SOURCE:
----

Envoi de A Oui.

 

 

 

 

 

 

 

Eh bien, voilà, cher Boris, tu as inventé le papier. Merci pour cette somme crépitante qu'on ne sait trop par quel bout prendre : comme quoi, tu as beau te résoudre au livre, cela reste en effet plutôt un fagot d'éclairs. Difficile à compacter en volume. Dans quelle position doit se tenir ton lecteur ? De face, de profil ? Sur quel fauteuil ? Et de quels doigts, quels yeux user ? Quel homme ? C'est intimidant, ces questions que tes écrits nous posent...

 

 

 

T'avais-je envoyé "En territoire cheyenne" ?

 

A toi,

 

Eric

 

 

 

 

 

 

 

 

 

Bonjour Eric,

 

 

 

 

 

Merci de ta lettre, elle m’a mis un baume de boum au cœur.

 

 

 

J’ai écrit environ 200 pages à propos de la lecture, de l’escalier, de l’ange, du prénom, de la syntaxe et compagnie. Je n’ai cependant pas le temps de les dactylographier en intégralité. J’ai l’intention de t’envoyer un jour ou l’autre les extraits déjà saisis (comme la viande rouge, l’objet de l’effroi ou le col du voleur). Excuse-moi d’avance si la structure des phrases reste approximative et si quelques formules batifolent parfois de guingois.

 

 

 

J’aime bien les dernières semaines de l’Autofictif : les jeux paradoxaux et fictionnels du vent, la ménagerie imaginaire (le guépard-araignée, le lion autodompteur lénifiant de sa voracité), les nuances sur Cioran et les paroles d’Agathe.

 

 

 

Je trouve aussi la désinvolture mentale et le baratin rythmique des extraits d’Iguanes et Moines très alléchants. Si tu souhaites m’envoyer quelquechose j’aimerais volontiers recevoir ce livre-là.

 

 

 

 

 

 

 

 

 

                                                                                                         A Bientôt      Boris

 

 

 

 

 

 

 

 

 

Bonjour Eric,

 

 

 

 

 

 

 

Merci de l’envoi presque instantané d’Iguanes et Moines. A mon tour de jouer à l’aérolithe.

 

 

 

 

 

« Puis, (…) il se mit à pleuvoir des pavés et la belle neige qui s’était posée hier sur la ville bientôt en fut entièrement recouverte. »

 

Il serait plaisant d’imaginer un monde où les choses que nous utilisons, les choses dont nous avons besoin, tombent à chaque instant du ciel,  un monde littéralement composé de météores. Ainsi chaque matin, la table, la chaise, le bol, le café, le pain tomberaient du ciel. Dans ce monde, la terre ne serait plus le lieu de création des choses, elle deviendrait plutôt un lieu d’inscription, le lieu d’inscription des choses venues du ciel.  Après avoir été utilisées, les choses disparaîtraient, elles se volatiliseraient sans que nous parvenions jamais à savoir où. La terre ressemblerait ainsi à une page d’imminence minérale, à une page d’écriture instantanée.

----

DONNÉES STOCKÉES:
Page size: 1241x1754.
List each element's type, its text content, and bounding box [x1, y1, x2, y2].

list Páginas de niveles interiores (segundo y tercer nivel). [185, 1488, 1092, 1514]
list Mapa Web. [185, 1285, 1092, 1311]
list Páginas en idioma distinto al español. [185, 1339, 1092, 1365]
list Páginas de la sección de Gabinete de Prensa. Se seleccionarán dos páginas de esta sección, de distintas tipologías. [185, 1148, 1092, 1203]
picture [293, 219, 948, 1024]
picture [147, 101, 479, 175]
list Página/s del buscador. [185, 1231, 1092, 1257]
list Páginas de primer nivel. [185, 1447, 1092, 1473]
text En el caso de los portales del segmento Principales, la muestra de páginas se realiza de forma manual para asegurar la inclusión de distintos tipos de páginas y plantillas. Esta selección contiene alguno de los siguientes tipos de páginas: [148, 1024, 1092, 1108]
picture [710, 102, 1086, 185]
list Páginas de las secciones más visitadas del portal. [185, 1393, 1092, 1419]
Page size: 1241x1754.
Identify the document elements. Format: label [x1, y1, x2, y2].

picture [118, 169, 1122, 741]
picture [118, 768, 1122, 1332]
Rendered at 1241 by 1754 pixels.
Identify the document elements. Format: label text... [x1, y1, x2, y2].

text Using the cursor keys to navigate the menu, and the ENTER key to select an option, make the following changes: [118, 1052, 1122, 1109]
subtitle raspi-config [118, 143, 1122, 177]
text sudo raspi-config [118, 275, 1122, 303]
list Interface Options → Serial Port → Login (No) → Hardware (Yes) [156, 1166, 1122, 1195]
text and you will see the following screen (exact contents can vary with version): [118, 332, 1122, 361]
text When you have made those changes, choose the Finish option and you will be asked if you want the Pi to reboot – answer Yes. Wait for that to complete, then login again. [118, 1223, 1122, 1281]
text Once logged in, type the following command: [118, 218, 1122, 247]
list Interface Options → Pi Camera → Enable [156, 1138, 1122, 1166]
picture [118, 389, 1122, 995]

----

CONSIGNE ÉCRITE: Prolongez la correspondance entre Eric et Boris reproduite plus haut, en reprenant la lettre de Boris juste après sa dernière phrase.

RÉPONSE ATTENDUE:
 

 

 

Quelques semaines plus tard je retrouve ceci dans Poétique du cinéma 2 de R. Ruiz « Je crois que c’est Carmelo Bene qui a découvert, comme une évidence, que n’importe quel décor, aussi banal soit-il, était un système planétaire et un cosmos, que les chaussures qui traînent par terre sont des météorites, que la table dans la cuisine est une planète et les miettes de pain sur la tables sont ses lunes. Littéralement. » J’avais oublié avoir lu ces phrases et elles me sont revenues comme si je les avais inventées. Etrange plagiat involontaire. C’est comme si je les avais sauvées sans le savoir et sans le vouloir, sauvées par l’oubli, par l’oubli de la lecture comme par la lecture de l’oubli.  Il y a ainsi une lecture par l’oubli dont la conscience et l’inconscient ne sont que des aspects. Ce n’est pas la lecture qui est une forme de la conscience ou de l’inconscient, c’est la conscience et l’inconscient qui sont des formes de la lecture. Ce n’est pas la lecture qui est consciente ou inconsciente, c’est la conscience et l’inconscient qui sont lus ou non. Ces phrases me sont revenues comme des indices de la lecture même. Les deux mots revenus quasi intacts : météore et littéralement. Ainsi lire c’est sentir, toucher les mots comme des météores de la littéralité. Il y a une relation matérielle entre la pluie et la lecture, un pacte physiologique, anatomique, musculaire, humoral, hormonal. Pourquoi est-il si apaisant de lire quand il pleut ? Précisément parce que les mots semblent tomber du ciel comme de simples météores de la littéralité. « Nous oublions les météores, nous donnons toujours une causalité humaine à mille événements dont décide le climat. » M. Serres. Lire c’est sentir le climat du langage. Lire c’est humer les aléas climatiques du langage. Lire c’est écouter les éclaircies et passages nuageux du langage. Lire c’est écouter doucement les subtilités climatiques, les nuances atmosphériques du langage et y acquiescer d’un sourire.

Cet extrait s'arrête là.